Al presumir la contracción de los niveles de inseguridad en Puebla capital en todas las modalidades de delitos en seis puntos porcentuales, especialmente los del fuero común, la presidenta de la comisión de Seguridad Ciudadana, Ana Laura Martínez Escobar, omitió indicar que la percepción de inseguridad se mantiene entre las más altas del país.

Los datos duros, acentuó, no son estadísticas del gobierno municipal sino del Secretariado Ejecutivo del Sistema Nacional de Seguridad Pública.

Destacó que la disminución de inseguridad se nota también en niveles de homicidios, casa-habitación, transeúntes, autopartes y robo a pasajeros del transporte público. Pero el hurto a usuarios de unidades colectivas son hasta de cinco diarios y a veces ninguno, confesó el director de Seguridad José Tlachi, semanas atrás.

“Robo a transporte puedo comprobar con graficas que estuvo más pesado 2017 y 2018, aunque sí hay, estuvo más fuerte en administraciones pasadas”, dijo la morenista.

De acuerdo a los datos del Secretariado Ejecutivo del Sistema Nacional de Seguridad Pública proporcionados por la regidora, se registró en el segmento de robo a trasporte público en el 2015,  135 actos violentos y 772 sin violencia; durante el 2016, alcanzaron los 339 con violencia y mil 354 violentos; en los 12 meses del 2017 se registraron 893 violentos y dos mil 949 sin violencia; en 2018 hubo mil 240 incidentes violentos y tres mil 133 sin violencia.

Indicó que en el primer trimestre de 2018 se realizaron 288 atracos violentos y 889 sin violencia, durante en el primer trimestre del 2019, sumaron  217 hechos violentos y 441 sin violencia que se traducen en 658 robos a diferentes unidades del transporte colectivo.

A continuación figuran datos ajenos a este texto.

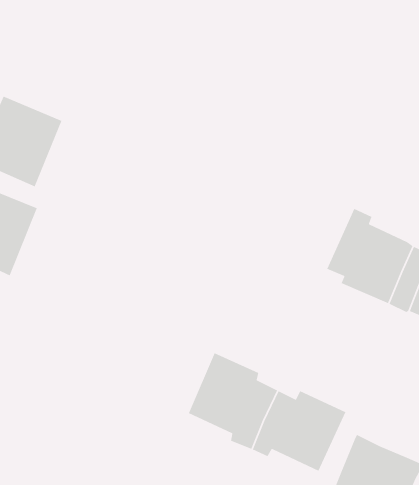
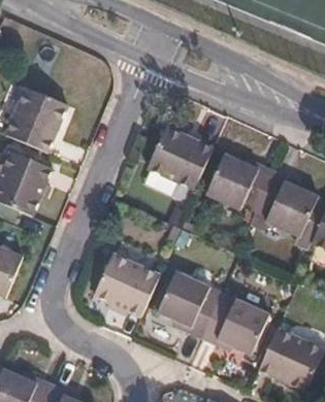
building: none -> [148,123,215,187]
building: none -> [206,150,274,209]
building: none -> [95,253,161,316]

El robo a negocios, señaló, es uno de mayor incidencia en la Angelópolis como se nota en el primer trimestre de este 2019 con  488, de ellos 392 han sido violentos y 96 sin violencia; en los primeros tres meses de 2018 totalizaron 941 mil 774 incidentes violentos y 167 sin violencia, pero estos hechos no violentos durante los 12 meses del año previo alcanzaron los tres mil 195.

Así la ENSU de INEGI

La entrega destacó que en marzo de este 2019, el 87.6 por ciento de encuestados puntualizó sentirse inseguro en la principal metrópoli del estado. Pero los índices eran más elevados, después que en diciembre del 2018 el 93.4 por ciento de los encuestados se sentían inseguros en las calles de Puebla capital.

En comparación con la misma encuesta del año previo en marzo del 2018 el 80.9 por ciento de los encuestados se dijo sentirse verdaderamente inseguro viviendo en la ciudad y, durante el mes previo, los indicadores aumentaron.

La Encuesta Nacional de Seguridad Pública Urbana (ENSU), publicada por el INEGI, destaca que en promedio en México el 74.6 por ciento de la población de 18 años y más considera que vivir en su ciudad es inseguro.

La sensación de inseguridad por temor al delito y las expectativas que tiene la población sobre la seguridad pública se generan por la influencia de diversos factores, como la atestiguación de conductas delictivas o antisociales que ocurren en el entorno donde se desenvuelve la población.

Sienten miedo

El 81.7 por ciento de la población siente inseguridad en los cajeros automáticos localizados en la vía pública, 75.1 por ciento en el transporte colectivo.

Además, el  69.7 por ciento de los encuestados aseguró sentirse inseguro en el banco y 67.1 por ciento en las calles que habitualmente camina.

El 66.4 por ciento de la población residente en las ciudades donde se levantó el estudio demoscópico, precisó que durante el primer trimestre de 2019 ha cambiado sus hábitos en su vestimenta totalmente casual sin llevar cosas de valor como joyería, dinero y tarjetas bancarías por temor a sufrir algún delito.

El 58.2 por ciento reconoció haber cambiado sus costumbres referentes a permitir que sus hijos menores salgan de sus casas.

Ante ese contexto, el 55.5 por ciento cambió rutinas en cuanto al caminar por los alrededores de sus casas, pasadas las 20.00 horas y un 38.3 por ciento modificó costumbres al visitar parientes y a amigos.

El reporte indica que en el cuarto trimestre del 2018 se tuvo un incremento estadísticamente significativo de 5 por ciento concerniente al cambio de hábitos como llevar cosas de valor por muy básicas que sean.

De los entrevistados el 3.7 puntos por ciento cambió al visitar a parientes, un 2.3 puntos porcentuales respecto a caminar por los espacios aledaños a sus viviendas y 2 puntos porcentuales respecto a permitir que menores salgan de su vivienda.